> [MATERIAL SUPPLIED]
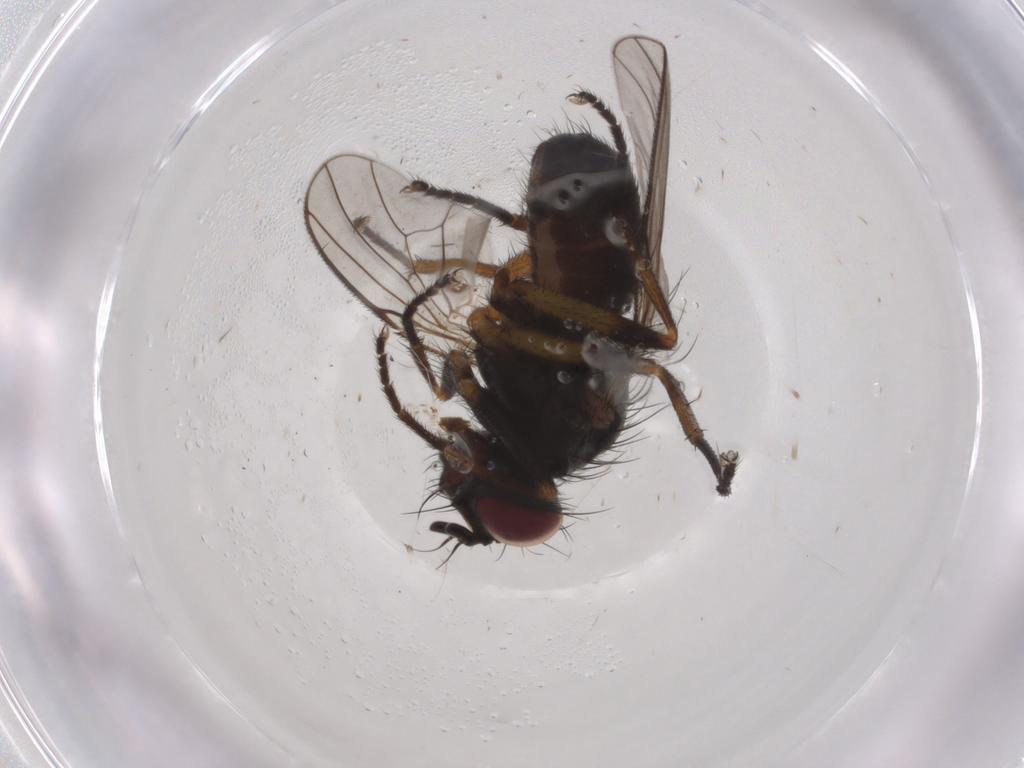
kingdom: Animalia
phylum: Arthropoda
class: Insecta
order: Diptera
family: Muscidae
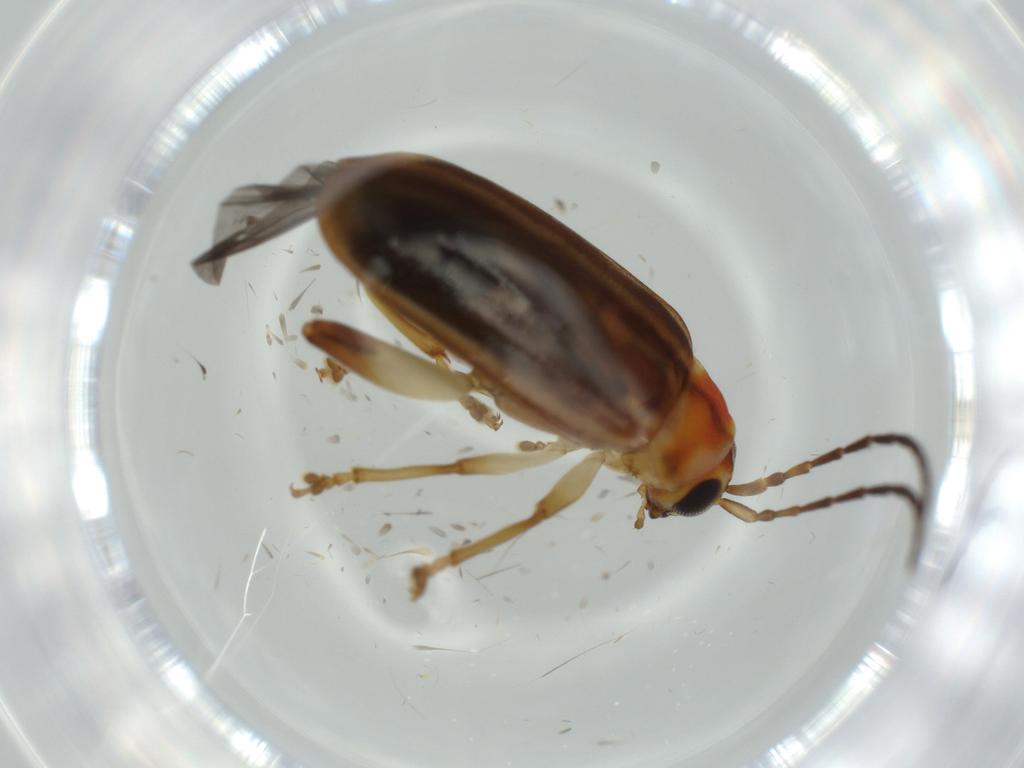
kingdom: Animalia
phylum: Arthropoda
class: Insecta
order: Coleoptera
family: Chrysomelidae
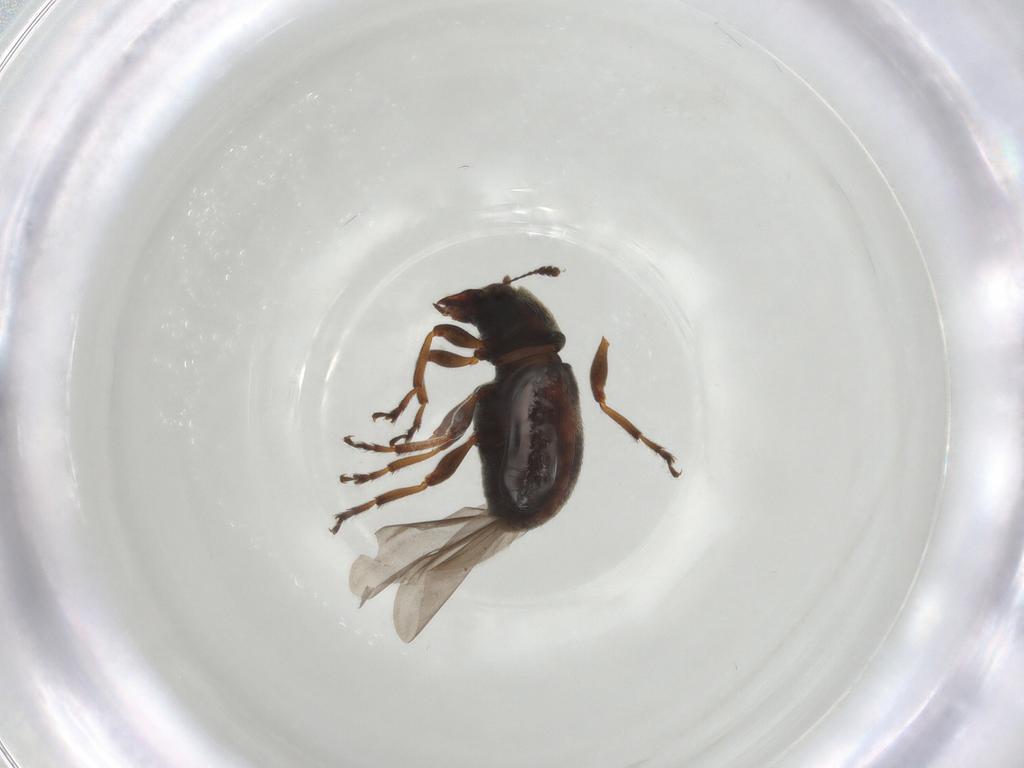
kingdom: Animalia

> [STATED TASK] Transcribe every line of the records above word for word, omitting the pictures.

> [FULL SOLUTION]
kingdom: Animalia
phylum: Arthropoda
class: Insecta
order: Diptera
family: Muscidae
kingdom: Animalia
phylum: Arthropoda
class: Insecta
order: Coleoptera
family: Chrysomelidae
kingdom: Animalia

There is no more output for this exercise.